YOUR TASK: Every line with "round" in it must be copied from the data.

(Stored data entries)
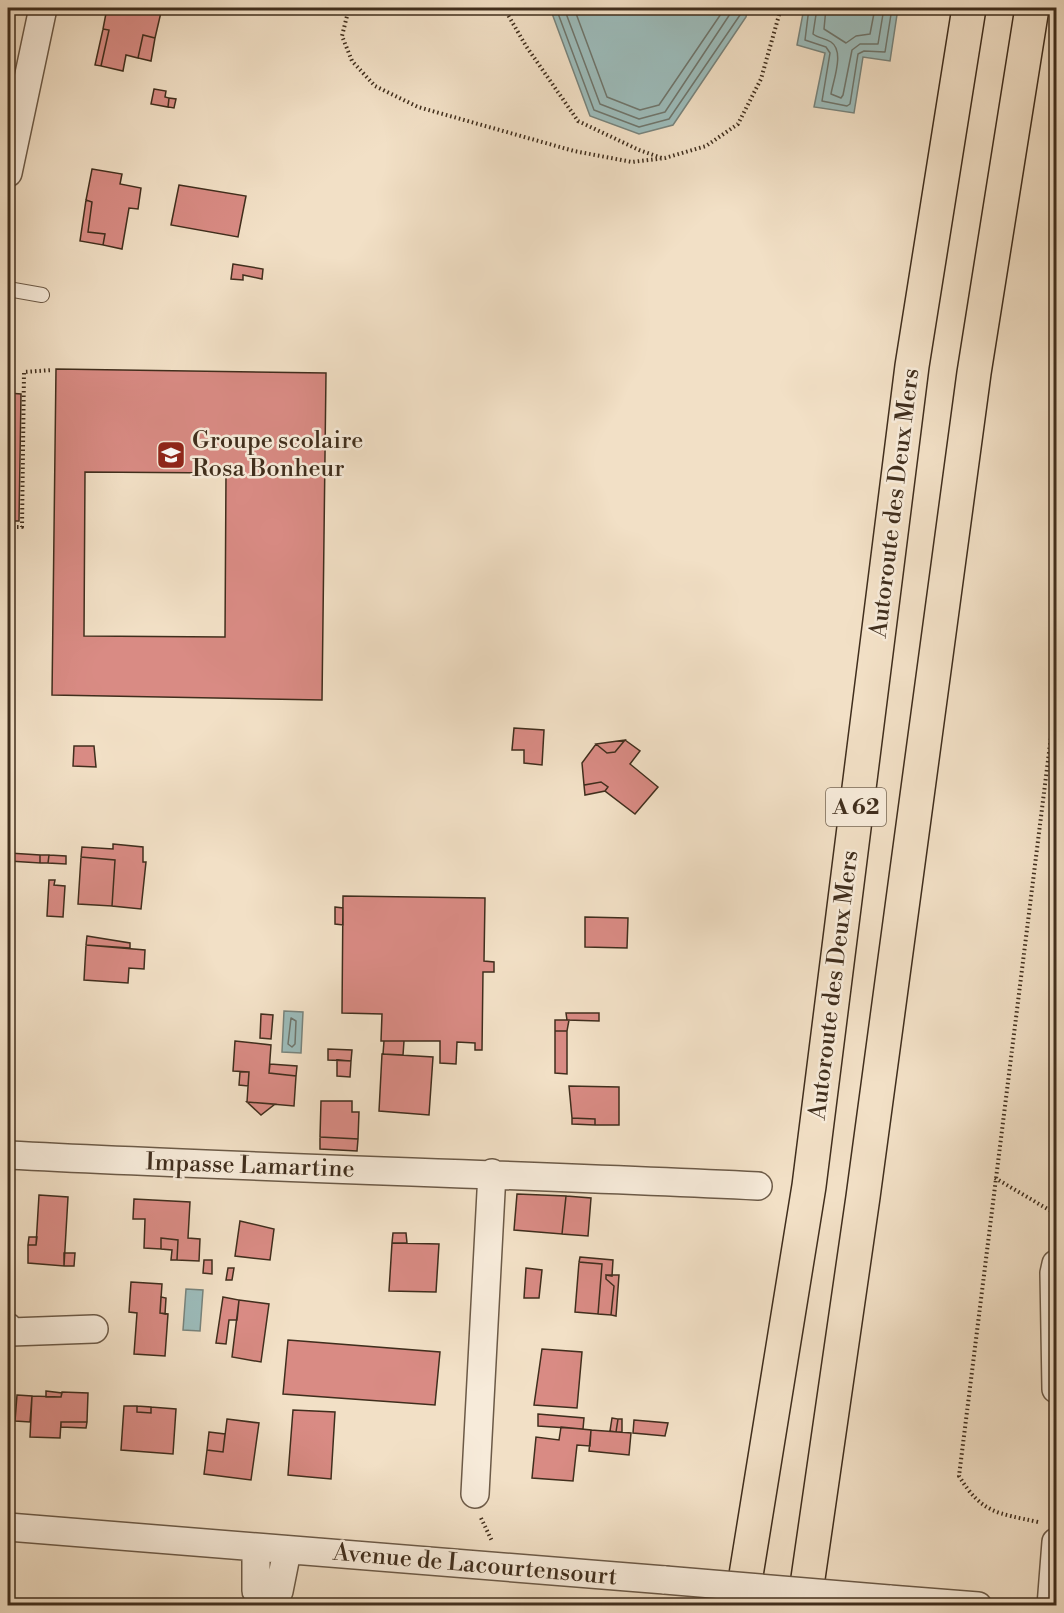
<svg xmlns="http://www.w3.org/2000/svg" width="1064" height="1613" font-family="'Libre Bodoni',serif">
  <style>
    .water { fill: #9cbcbb; stroke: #77837c; stroke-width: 1.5 }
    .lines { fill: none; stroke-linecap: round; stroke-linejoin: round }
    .shore { stroke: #6e756c; stroke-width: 1.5 }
    .building { fill: #d98b84; stroke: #402e1d; stroke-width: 1.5; fill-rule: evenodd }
    .service-casing { stroke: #6c5a47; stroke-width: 16 }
    .minor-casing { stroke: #6c5a47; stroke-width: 30 }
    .motorway-casing { stroke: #402e1d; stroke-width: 36 }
    .path { stroke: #402e1d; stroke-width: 4; stroke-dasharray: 1.5 3; stroke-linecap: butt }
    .service { stroke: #f7ebda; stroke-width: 14 }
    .minor { stroke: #f7ebda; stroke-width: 27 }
    .motorway { stroke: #f2e0c6; stroke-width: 33 }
    .minor-bridge-casing { stroke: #6c5a47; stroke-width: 30; stroke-linecap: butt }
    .minor-bridge { stroke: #f7ebda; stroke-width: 27 }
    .labels { text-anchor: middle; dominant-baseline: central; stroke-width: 5; stroke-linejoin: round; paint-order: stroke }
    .shield { fill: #f7ebda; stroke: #776756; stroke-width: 1.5 }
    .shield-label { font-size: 22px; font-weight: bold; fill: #402e1d }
    .poi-label { font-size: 24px; fill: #402e1d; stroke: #f7ebda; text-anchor: start }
    .street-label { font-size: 24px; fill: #402e1d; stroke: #f7ebda }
  </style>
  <rect width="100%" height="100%" fill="#f2e0c6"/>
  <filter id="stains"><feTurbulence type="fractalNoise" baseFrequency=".00333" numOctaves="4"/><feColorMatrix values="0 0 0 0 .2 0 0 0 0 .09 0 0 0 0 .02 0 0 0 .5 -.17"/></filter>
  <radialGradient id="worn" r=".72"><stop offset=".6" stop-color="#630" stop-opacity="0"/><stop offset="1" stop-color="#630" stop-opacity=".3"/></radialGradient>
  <!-- water -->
  <path class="water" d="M550 8H748L746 17 673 125 639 134 590 116Z
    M804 8H898L890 61 863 57 854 113 814 107 825 53 797 45Z
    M284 1011 303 1012 301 1053 282 1052Z
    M186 1289 203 1290 200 1331 183 1330Z"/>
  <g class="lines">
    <!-- shore -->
    <path class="shore" d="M556 8 594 110 639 127 669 119 740 15 742 8
      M564 8 600 104 639 119 665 112 734 8
      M574 8 607 97 640 110 659 105 725 8
      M809 8 805 40 826 47 830 53 822 101 847 106 850 104 858 54 864 51 885 52 892 8
      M817 8 813 34C818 38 825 38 831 42 845 51 833 81 831 94L841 98 843 95 852 50 860 44H878L884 8
      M826 8 824 29 846 43 856 36 870 34 875 8
      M291 1018 296 1021 295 1044 292 1047 288 1044Z"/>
  </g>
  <!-- building -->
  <path class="building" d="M107 8H162L155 38 143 35 138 58 126 55 123 71 101 66 109 30 103 29Z
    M103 29 109 30 101 66 95 65Z
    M143 35 155 38 151 61 138 58Z
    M154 89 166 91 165 97 169 98 168 107 151 104Z
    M169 98 176 99 174 108 168 107Z
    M92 169 122 174 120 184 141 188 138 209 129 208 122 249 103 245 105 234 88 232 92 202 86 200Z
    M179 185 246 196 238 237 171 225Z
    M86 200 92 202 88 232 105 234 103 245 80 241Z
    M233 264 263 269 262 279 243 275V280L231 279Z
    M56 369 326 373 322 700 52 695ZM85 472 226 473 225 637 84 636Z
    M8 393 21 394 19 521H8Z
    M8 640H13V653H8Z
    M514 728 544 730 542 765 524 763V750H512Z
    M625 740 640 751 630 764 658 787 635 814 605 791 608 787 601 782 584 785 582 763 596 744 607 753 615 752Z
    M625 740 615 752 607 753 596 744Z
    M74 746H94L96 767 73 766Z
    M601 782 608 787 605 791 585 795 584 785Z
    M113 844 143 847V862H146L141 909 112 906 115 860 81 857 82 847 113 849Z
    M9 853 40 855V863L9 861Z
    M40 855H49L48 863H40Z
    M49 855 66 856V864L48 863Z
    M81 857 115 860 112 906 78 904Z
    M49 880H55L54 885 65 886 63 917 47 916Z
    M343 896 485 898 484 961 494 962V972H483L482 1050H475V1043L457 1042 456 1064 440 1063V1041H381L382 1014 342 1013Z
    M335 907 343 908V925L335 924Z
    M585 917 628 918 627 948 585 947Z
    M87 936 130 943V948L86 945Z
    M86 945 145 950 144 969 129 968 128 983 84 980Z
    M566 1013H599V1021L567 1020Z
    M261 1014 273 1015 271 1039 260 1038Z
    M555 1020H569L567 1031H555Z
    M555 1031H567V1074L555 1073Z
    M235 1041 271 1045 269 1073 296 1076 294 1106 247 1102 249 1072 233 1071Z
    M384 1041H404L403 1055 383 1054Z
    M328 1049 352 1050 351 1061 328 1060Z
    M382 1054 433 1057 429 1115 379 1111Z
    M337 1060 351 1061 350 1077 337 1076Z
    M270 1064 297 1066 296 1076 269 1073Z
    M240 1072H249L248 1086 239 1085Z
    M569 1086 619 1087V1125H595V1119L572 1118Z
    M321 1101H352V1112H359L358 1139 320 1137Z
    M247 1102 275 1104 261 1115Z
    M572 1118 595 1119V1125L572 1124Z
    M320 1137 358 1139 357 1151 320 1149Z
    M517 1194 566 1196 562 1234 514 1230Z
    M39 1195 68 1197 64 1266 28 1263V1245H36Z
    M566 1196 591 1198 588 1236 562 1234Z
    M134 1199 190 1202 188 1238 200 1239 199 1261 177 1260 178 1240 161 1238V1249L144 1248 145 1219H133Z
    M240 1221 274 1229 270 1260 235 1256Z
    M393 1233H406L407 1243H392Z
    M29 1237H37L36 1245H28Z
    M161 1238 178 1240 177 1260H171L172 1250 161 1249Z
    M392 1243 439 1244 436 1292 389 1291Z
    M64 1253H75L74 1266H64Z
    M580 1257 613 1260 612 1276 606 1275V1279L614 1286 611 1315 598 1314 602 1264 579 1262Z
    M204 1260H212V1274L203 1273Z
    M579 1262 602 1264 598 1314 575 1312Z
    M228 1268H234L232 1280H226Z
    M526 1268 542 1270 539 1298H524Z
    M606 1275H619L616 1316 611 1315 614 1286 606 1279Z
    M131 1282 162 1284 160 1313 168 1314 165 1356 134 1354 137 1313 129 1312Z
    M161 1297 166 1298 165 1314 160 1313Z
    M223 1297 239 1300 237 1320H229L226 1344 216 1343Z
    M239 1300 269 1304 261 1362 232 1357Z
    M288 1340 440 1352 435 1405 283 1394Z
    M542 1349 582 1352 577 1408 534 1405Z
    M46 1391 62 1393 61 1397H46Z
    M62 1392 88 1393 87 1422H61L60 1438 30 1437 32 1396 61 1397Z
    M17 1395 32 1396 30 1422 15 1421Z
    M124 1406H137V1412L151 1413V1407L176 1409 173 1454 121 1450Z
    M137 1406 151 1407V1413L137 1412Z
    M293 1410 335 1412 331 1479 288 1475Z
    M538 1414 584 1418 583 1429 538 1426Z
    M612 1418 618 1419 616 1432 610 1431Z
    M227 1419 259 1423 251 1480 204 1474 207 1450 223 1452Z
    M618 1419H622V1432H616Z
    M634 1420 668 1423 665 1436 633 1433Z
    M61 1422H87L86 1428 61 1427Z
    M561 1427 591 1430 590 1446 577 1445 573 1481 532 1478 536 1437 559 1440Z
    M591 1430 631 1433 629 1455 589 1451Z
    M209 1432 225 1434 223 1452 207 1450Z"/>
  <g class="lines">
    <!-- service casing -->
    <g class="service-casing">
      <path id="service" d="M8 289 42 295"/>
    </g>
    <!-- minor casing -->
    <g class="minor-casing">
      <path id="minor" d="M8 173 43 8
        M8 1155C258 1168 508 1174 758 1186
        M1056 1264 1054 1273 1056 1389
        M8 1327 11 1332 94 1329
        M475 1494 492 1173
        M8 1527 665 1580
        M256 1548V1591L267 1606
        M889 1599 978 1606
        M273 1606 279 1591 287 1551
        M1051 1606 1056 1542"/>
    </g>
    <!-- motorway casing -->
    <g class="motorway-casing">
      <path id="motorway" d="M741 1606 809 1186 912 366 969 8
        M804 1606 863 1197 974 373 1032 8"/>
    </g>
    <!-- path -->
    <path class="path" d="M349 8 342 36 352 61 375 86 418 107 574 151 632 162 665 158 706 146 738 124 761 79 781 8
      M504 8 526 46 578 121 639 150 662 158
      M8 527H22L24 372 52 370
      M995 1178 1056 1214
      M481 1518 492 1541
      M1038 1522C998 1513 982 1514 959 1476L1056 696"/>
    <!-- service -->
    <use href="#service" class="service"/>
    <!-- minor -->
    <use href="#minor" class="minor"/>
    <!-- motorway -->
    <use href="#motorway" class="motorway"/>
    <!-- minor-bridge casing -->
    <g class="minor-bridge-casing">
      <path id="minor-bridge" d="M665 1580 889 1599"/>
    </g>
    <!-- minor-bridge -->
    <use href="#minor-bridge" class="minor-bridge"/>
  </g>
  <!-- icons -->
  <defs>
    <g id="school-square" transform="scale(1.5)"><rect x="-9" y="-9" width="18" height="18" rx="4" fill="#8f2418" stroke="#f7ebda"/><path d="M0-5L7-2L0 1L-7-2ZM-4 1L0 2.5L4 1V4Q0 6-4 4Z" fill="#fff"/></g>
  </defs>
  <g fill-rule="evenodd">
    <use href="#school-square" x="171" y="455"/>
  </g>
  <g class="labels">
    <!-- shield labels -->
    <rect class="shield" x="826" y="788" width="60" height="38" rx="4.5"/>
    <g class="shield-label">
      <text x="856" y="807">A 62</text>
    </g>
    <!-- poi labels -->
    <g class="poi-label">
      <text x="192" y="441">Groupe scolaire<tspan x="192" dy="28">Rosa Bonheur</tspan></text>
    </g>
    <!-- street labels -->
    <g class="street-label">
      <text transform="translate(895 503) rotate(-83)">Autoroute des Deux Mers</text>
      <text transform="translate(834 985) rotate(-83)">Autoroute des Deux Mers</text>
      <text transform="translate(250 1166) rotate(2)">Impasse Lamartine</text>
      <text transform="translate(475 1565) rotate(5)">Avenue de Lacourtensourt</text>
    </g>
  </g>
  <!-- margin -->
  <rect width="1064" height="1613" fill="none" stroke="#f2e0c6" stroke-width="30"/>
  <rect x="9" y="9" width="1046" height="1595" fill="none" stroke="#402e1d" stroke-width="3"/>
  <rect x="15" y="15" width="1034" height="1583" fill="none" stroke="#402e1d" stroke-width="1.5"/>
  <rect width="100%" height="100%" filter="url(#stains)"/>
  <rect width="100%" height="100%" fill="url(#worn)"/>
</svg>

COMPLETED EXERCISE:
    .lines { fill: none; stroke-linecap: round; stroke-linejoin: round }
    .labels { text-anchor: middle; dominant-baseline: central; stroke-width: 5; stroke-linejoin: round; paint-order: stroke }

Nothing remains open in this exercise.